Mission 2 C : Animal count Moyo part 2, 10th September 1 hour
SPECIES NUMBERS TOTAL
First count Second count First count (total) Second count (total)
Kudu 5 2 5 2
Impala 29/9/1/1 27/14/7 40 48
Wildebees 8/22 10/18/7 30 35
Gemsbok 1/2/2/1 1/1/3/3 6 8
Eland 15 24 15 24
Zebra 5/3 5 8 5
Waterbuck 3 8/3 3 11
Giraffe 5 5 5 5
Buffalo 6 6 6 6
Duiker 1/1 0 2 0
Warthog 3 0 3 0
Baboon 0 1/2 0 3
By way of explanation, for example, when counting the Impala, on the first count we counted a group of 29, plus another group of 9, plus 2 single Impala, thenon the second count, a group of 27 plus a group of 14 then a group of 7. First count total was 40, and the second count total (performed a couple f weeks later) was 48.
As can be seen, both counts broadly agree, so we can be certain that the numbers are reasonably accurate.
Mission 6 A : Baboon count 11th September : 2 hours 45 minutes
The reason for the following two missions was to get some idea of how many Baboon troops were operating in two separate commercial farming areas. The farmers had been complaining to the researcher in question, Leah, that there were hundreds of Baboons eating their crops. (The subtext was that, if this could be substantiated, there might be grounds for some culling). It took about 45 minutes to get on station, so we had nearly an hour & half of grid searching on station, where we occasionally went low enough to even spot Guinea Fowl, but, even though we circled a few farms, we saw no Baboons in evidence, (not a single one).
Mission 6 B : Baboon count 13th September : 2 hours 30 minutes
The second mission, two days later, was a little closer, so we had about the same time on station, but again, only managed to see one small Baboon troop of 5 individuals. If there had been any Baboons there, I don't think we would have missed them as again, we managed to see the far smaller Guinea Fowl. The conclusion has to be that, either the have moved elsewhere temporarily, or there aren't as many Baboons in the first place as the farmers seem to think. We tend to lean to a combination of the two explanations.
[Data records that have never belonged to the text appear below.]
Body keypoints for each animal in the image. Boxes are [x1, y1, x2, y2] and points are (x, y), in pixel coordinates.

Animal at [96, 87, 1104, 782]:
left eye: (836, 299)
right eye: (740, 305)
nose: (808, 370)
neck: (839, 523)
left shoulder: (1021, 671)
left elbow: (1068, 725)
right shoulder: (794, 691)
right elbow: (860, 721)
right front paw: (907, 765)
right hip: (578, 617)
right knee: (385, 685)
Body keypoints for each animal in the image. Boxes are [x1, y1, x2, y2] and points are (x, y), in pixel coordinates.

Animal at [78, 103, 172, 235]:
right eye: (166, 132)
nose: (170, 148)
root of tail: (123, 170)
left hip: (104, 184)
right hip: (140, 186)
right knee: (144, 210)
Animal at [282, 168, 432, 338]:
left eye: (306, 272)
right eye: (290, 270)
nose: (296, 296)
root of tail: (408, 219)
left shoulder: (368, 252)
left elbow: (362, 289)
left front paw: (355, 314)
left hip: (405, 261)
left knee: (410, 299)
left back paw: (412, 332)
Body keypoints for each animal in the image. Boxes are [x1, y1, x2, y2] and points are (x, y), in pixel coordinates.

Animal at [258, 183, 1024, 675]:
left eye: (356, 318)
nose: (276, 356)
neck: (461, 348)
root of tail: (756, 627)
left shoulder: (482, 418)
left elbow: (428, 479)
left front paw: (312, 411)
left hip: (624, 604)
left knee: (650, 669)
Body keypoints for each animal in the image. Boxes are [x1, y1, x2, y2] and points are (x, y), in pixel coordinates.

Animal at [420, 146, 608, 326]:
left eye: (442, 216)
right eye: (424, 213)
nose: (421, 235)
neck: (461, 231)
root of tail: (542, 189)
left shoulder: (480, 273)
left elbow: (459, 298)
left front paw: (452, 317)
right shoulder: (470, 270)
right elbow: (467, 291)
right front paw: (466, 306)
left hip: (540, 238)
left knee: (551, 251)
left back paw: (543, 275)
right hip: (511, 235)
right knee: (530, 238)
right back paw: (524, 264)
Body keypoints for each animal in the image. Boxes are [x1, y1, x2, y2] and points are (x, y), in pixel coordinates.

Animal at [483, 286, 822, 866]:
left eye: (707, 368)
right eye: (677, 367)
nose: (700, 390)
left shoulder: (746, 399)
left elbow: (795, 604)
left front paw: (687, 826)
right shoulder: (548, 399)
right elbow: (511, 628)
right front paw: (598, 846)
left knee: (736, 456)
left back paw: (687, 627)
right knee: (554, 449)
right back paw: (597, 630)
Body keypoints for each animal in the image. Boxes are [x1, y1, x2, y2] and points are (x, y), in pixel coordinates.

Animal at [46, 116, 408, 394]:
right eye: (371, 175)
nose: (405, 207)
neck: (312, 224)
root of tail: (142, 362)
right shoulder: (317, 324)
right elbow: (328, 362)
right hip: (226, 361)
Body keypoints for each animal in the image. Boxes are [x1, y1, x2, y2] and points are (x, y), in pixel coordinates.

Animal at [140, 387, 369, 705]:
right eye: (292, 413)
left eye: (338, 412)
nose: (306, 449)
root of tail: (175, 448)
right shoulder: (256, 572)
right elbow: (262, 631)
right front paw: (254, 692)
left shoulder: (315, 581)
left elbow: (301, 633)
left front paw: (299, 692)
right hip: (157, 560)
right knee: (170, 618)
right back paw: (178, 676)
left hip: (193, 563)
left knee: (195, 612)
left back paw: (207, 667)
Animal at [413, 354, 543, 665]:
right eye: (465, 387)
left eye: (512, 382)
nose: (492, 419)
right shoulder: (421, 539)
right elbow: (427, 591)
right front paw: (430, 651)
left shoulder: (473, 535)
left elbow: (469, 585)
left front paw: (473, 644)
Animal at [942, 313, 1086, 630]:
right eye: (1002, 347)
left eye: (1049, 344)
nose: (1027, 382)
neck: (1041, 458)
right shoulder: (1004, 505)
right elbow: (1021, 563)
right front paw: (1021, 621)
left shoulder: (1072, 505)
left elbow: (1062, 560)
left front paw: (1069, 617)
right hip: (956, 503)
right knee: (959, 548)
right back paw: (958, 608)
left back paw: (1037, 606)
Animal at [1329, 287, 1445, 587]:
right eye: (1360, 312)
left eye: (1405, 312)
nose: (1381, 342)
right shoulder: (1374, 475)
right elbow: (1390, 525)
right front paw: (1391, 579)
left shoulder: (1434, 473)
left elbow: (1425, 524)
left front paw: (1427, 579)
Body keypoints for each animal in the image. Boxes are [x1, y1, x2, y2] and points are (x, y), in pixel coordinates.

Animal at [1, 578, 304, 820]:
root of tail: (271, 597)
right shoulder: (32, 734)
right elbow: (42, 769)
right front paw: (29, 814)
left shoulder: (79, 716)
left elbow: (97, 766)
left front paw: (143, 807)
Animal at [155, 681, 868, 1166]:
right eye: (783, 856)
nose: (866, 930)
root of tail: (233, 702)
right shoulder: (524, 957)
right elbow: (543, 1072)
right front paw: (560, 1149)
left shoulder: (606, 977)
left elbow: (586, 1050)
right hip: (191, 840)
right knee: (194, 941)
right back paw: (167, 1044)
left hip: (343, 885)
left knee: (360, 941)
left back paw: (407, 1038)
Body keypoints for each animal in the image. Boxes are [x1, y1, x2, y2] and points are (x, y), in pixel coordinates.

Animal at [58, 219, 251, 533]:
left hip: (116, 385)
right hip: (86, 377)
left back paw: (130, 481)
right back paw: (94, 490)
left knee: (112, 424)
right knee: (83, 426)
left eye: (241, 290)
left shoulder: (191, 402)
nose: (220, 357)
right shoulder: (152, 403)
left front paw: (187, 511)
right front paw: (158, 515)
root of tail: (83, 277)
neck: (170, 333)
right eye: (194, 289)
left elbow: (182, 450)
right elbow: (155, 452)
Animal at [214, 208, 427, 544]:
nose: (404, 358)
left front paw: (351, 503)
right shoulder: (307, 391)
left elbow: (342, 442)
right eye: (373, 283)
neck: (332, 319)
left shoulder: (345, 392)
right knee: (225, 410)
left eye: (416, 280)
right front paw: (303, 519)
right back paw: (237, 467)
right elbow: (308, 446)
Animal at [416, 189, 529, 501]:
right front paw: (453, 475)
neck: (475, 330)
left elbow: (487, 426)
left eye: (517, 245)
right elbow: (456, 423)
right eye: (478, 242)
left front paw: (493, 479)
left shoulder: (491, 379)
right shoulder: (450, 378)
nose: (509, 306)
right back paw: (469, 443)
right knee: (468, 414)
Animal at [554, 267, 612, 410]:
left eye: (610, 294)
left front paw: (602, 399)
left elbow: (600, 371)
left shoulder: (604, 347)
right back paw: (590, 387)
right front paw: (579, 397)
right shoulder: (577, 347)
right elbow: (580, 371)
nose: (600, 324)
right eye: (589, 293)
Mission 7 : Vhembe Reserve vegetation count + trying to locate a collared Lion for the Green Dogs
Sadly this mission, scheduled for the 15th Sept, had to be cancelled as we couldn't get approval from the owner of the park to overfly their property. However, as Ian is in contact with the owner, who wants Ian's help to establish a reserve. The reason given that they are nervous about aircraft overflying as there are Rhino there, who's position, they understandably do not want to give away. We are confident that as the owner gets to trust Ian (and us), more, we can gain his confidence and run this mission when we return next year.